Monthly Savings vs Paying the Bills

Have you ever noticed that your wallet manages to empty out no matter how much you put in there? Sometimes it feels like $80 lasts no longer than $40.

It may explain why that emergency $20 is hidden in one of your shoes. You just can’t trust your wallet.

Okay, you’re the one actually emptying your wallet, but the point remains: we tend to spend whatever is in our pockets. This offers an important lesson for the way we handle all of our finances.

Perhaps the most well-known mantra in financial security planning is “paying yourself first.” It endures because it usually works. Another well-known guiding principle is that paying down debt trumps all. But this one isn’t quite so indisputable.

Monthly Savings

The value of creating a clear spending plan

People living paycheque to paycheque are bound to feel shackled by their financial responsibilities. Even some people making a decent living think they’ll never get ahead. They need a formal process that will slow things down and allow them to put money away.

Creating a simple budget or spending plan is the first step. Make sure to pay your bills on time – especially those that keep the lights on and the water running. Preauthorized payments are a great solution. You also need to pay the rent, buy groceries, get to work and cover other day-to-day expenses.

If you have debt, you’ll need to devise a realistic schedule to repay it. But make sure you leave money aside for savings, even if it takes longer to repay your debts.

  • Putting money aside every month establishes a useful routine for efficiently managing your money.

The importance of creating sensible spending habits

Putting money aside every month establishes a useful routine for efficiently managing your money. First, it creates an emergency fund for a rainy day. Second, treating your savings as a priority allows you to start a financial security plan, the key to getting money to work for you.

Carrying non-mortgage debt is not a good thing. But even more alarming is holding that debt while not having any savings. The debt may cost you more in interest charges than your savings account is generating, but that cash gives you much-needed options.

Why setting money aside is a no-brainer

Setting aside a share of your monthly income needs to become routine. The best way to achieve this is by setting up automatic transfers to build monthly savings. If your pay is deposited into a bank account, arrange to have a set amount transferred right away to a separate place – perhaps a high-interest savings account. Once you have an ample emergency reserve, transfer some to a longer-term investment.

Your workplace may also offer a seamless way to save. Some employers will put a fixed percentage of your gross pay into a group registered retirement savings plan (RRSP). You can also tell them to deduct a certain amount of your pay. These programs may even provide a bonus amount if your contributions hit a certain threshold.

Growing your savings with automatic transfers

When your net pay increases, automatically boost the amount you transfer into savings. If you’re prudent, you may hit a point where your earnings allow you to increase your overall savings rate. The sooner you reach it, the faster your wealth can grow.

Flying under the radar

Building savings isn’t easy – after all, there are plenty of fun things to spend your money on. But watching your savings grow can be motivating. And as long as the process is automatic, your wallet won’t notice the money is missing.
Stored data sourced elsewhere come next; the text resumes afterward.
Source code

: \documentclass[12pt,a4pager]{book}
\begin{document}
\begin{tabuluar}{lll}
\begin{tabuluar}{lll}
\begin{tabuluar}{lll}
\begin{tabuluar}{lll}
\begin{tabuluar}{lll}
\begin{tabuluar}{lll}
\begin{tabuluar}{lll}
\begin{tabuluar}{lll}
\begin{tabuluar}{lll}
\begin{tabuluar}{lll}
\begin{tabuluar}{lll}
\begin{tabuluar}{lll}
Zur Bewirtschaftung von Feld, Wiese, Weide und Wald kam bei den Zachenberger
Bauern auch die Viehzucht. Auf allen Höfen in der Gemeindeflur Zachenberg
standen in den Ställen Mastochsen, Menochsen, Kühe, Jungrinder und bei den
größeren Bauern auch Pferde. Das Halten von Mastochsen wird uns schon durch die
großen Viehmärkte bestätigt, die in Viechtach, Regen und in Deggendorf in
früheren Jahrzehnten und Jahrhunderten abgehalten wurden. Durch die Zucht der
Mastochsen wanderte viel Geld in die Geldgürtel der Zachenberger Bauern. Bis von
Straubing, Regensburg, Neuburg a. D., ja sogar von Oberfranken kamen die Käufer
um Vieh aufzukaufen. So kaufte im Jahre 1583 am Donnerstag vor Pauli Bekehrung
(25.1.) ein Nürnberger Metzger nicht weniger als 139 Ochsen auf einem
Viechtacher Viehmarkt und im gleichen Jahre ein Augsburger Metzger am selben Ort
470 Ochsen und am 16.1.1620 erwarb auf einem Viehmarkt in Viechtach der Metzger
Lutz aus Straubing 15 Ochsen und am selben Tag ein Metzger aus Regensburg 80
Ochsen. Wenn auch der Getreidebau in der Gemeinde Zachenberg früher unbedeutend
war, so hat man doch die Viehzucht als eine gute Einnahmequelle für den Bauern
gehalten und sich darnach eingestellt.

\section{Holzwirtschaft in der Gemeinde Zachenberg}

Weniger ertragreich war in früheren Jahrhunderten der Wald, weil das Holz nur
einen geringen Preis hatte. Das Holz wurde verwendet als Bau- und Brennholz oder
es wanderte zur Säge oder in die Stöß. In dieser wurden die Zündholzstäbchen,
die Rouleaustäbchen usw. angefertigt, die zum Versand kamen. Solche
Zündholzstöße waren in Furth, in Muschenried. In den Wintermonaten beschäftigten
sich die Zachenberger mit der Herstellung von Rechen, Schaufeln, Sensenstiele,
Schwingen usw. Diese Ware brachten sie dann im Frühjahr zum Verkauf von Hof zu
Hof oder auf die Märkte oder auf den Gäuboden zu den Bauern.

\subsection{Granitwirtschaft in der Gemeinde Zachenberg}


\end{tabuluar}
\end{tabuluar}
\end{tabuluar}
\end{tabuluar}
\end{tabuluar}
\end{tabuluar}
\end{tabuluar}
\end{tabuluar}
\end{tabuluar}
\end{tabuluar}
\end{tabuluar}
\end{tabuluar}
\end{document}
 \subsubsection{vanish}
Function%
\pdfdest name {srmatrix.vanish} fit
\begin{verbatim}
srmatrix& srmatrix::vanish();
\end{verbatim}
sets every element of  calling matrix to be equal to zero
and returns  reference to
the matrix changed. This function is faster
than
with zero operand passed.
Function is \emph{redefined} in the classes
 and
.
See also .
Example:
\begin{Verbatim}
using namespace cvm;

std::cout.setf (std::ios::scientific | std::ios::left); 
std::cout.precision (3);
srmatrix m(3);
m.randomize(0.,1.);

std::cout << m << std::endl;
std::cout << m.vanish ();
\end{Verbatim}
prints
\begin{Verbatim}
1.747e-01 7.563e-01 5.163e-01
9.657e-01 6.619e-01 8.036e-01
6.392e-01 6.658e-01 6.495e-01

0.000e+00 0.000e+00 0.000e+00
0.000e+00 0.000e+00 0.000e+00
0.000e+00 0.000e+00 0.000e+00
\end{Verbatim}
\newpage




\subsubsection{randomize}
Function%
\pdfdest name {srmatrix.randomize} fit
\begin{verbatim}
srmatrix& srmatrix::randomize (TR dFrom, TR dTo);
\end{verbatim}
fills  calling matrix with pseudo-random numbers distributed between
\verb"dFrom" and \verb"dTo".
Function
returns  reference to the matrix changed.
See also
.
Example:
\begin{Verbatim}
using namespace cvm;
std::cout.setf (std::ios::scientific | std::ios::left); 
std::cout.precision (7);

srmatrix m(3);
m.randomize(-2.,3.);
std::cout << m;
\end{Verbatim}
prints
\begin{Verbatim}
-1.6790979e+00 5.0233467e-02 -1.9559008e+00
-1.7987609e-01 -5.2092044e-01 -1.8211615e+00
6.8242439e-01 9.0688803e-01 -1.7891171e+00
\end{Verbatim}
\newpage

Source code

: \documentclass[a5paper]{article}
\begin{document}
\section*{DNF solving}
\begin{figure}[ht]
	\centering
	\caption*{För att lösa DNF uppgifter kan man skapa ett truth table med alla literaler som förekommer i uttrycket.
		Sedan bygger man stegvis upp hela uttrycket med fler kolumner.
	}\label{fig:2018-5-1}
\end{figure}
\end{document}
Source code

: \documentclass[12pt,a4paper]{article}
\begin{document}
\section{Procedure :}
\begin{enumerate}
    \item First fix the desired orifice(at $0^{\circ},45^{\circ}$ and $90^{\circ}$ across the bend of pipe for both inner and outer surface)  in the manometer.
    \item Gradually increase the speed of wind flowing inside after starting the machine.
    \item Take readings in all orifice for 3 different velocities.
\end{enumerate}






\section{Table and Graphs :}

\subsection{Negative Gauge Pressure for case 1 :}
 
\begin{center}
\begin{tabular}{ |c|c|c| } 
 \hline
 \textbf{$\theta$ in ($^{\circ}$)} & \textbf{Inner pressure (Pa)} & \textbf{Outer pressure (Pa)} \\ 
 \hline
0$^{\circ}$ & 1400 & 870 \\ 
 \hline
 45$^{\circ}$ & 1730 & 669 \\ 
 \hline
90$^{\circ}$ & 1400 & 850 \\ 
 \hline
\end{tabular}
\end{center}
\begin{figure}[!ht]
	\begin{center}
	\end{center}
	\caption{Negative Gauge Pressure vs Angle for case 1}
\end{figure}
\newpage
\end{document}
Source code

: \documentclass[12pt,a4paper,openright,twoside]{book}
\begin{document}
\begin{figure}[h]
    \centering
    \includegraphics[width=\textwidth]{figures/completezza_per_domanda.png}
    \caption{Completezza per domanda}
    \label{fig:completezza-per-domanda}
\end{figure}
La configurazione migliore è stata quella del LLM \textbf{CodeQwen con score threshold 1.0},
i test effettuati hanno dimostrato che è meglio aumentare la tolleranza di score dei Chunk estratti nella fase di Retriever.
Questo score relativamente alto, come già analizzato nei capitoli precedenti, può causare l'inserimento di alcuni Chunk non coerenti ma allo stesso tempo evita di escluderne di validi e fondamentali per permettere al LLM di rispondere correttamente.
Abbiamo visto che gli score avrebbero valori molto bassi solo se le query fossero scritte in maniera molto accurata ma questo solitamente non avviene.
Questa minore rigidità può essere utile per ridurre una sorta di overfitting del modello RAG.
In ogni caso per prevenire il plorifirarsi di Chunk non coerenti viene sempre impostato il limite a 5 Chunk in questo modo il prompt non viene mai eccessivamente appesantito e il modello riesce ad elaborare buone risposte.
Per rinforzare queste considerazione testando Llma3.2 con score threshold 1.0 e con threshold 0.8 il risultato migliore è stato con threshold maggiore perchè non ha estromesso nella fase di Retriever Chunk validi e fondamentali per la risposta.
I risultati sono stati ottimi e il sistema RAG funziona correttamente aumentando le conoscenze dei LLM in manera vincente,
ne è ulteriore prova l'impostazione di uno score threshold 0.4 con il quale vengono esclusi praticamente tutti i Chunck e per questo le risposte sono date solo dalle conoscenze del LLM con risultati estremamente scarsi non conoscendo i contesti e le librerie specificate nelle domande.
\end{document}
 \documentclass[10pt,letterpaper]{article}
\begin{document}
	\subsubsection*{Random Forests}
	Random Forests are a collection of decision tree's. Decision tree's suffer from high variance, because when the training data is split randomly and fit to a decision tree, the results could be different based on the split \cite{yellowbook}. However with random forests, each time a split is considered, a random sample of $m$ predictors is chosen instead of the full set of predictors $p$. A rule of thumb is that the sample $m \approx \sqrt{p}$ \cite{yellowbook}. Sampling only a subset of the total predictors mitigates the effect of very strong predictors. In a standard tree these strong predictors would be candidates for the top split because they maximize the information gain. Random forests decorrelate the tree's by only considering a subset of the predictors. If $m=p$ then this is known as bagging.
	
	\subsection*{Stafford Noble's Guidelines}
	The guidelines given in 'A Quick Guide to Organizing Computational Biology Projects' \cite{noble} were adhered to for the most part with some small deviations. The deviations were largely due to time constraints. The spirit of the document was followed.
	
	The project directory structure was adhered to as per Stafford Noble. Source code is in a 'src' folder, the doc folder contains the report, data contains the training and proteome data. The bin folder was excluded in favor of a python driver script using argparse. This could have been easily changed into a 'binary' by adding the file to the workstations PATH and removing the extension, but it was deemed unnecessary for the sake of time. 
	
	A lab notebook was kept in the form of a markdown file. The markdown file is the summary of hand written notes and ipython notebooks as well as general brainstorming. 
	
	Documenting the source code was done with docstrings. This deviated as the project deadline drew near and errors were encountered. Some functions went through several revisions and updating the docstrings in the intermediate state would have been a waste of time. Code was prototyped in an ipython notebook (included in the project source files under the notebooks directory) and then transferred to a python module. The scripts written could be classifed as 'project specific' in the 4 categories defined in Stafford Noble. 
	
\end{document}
Good Savings Habits Lead to Financial Independence

Regardless of what you’re saving for – a down payment on a home, a dream vacation, a child’s education or your eventual retirement – developing good saving habits can definitely pay off. Even relatively small but regular contributions can quickly gain momentum thanks to the power of compounding, or making interest on your interest.

Most people can rationalize buying new bedroom furniture or a better and more reliable car by using small monthly payments spread over several years. However, you can also use this strategy to build hefty savings.

For some, saving is instinctive. Chipmunks know they must save enough nuts and seeds to get them through the winter. They even build storage rooms in their burrows.

But it’s important everyone – even humans – realize the importance of saving.

Good Savings Habits

Deciding on your goals for the future

The first step is determining an investment strategy and that means carefully evaluating your financial goals. After all, saving for a down payment on a house or a new car requires a different approach than long-term retirement planning.

So, ask yourself this: what do you want to do with your money?

Crunching the numbers

Next, set up a spending plan to help you determine how much you can afford to put away each month. Plenty of online tools can help you.

Start by going over your chequing and savings accounts and credit card statements, including ATM withdrawals. Make sure to include everything – even those pricey takeout lunches. This exercise can help you trim excessive spending.

  • Setting up a regular, automatic savings plan is an essential part of anyone’s financial health.

Once you have a better understanding of your income and expenses, determine your savings “payment.” Be bold, as you can always dial it back a bit later on. Or better yet, keep the amount steady and reduce your overall spending. Then, as your income grows, continue to raise the amount you put away each week.

Choosing the right investment solution

I can help you choose the right mix of investments and help you achieve your unique savings goals. Find out more about the features and benefits of various investment solutions.

Why it’s crucial to start saving now

Setting up a regular, automatic savings plan is an essential part of anyone’s financial health. The sooner you start, the better off you’ll be and the sooner you’ll achieve your goals.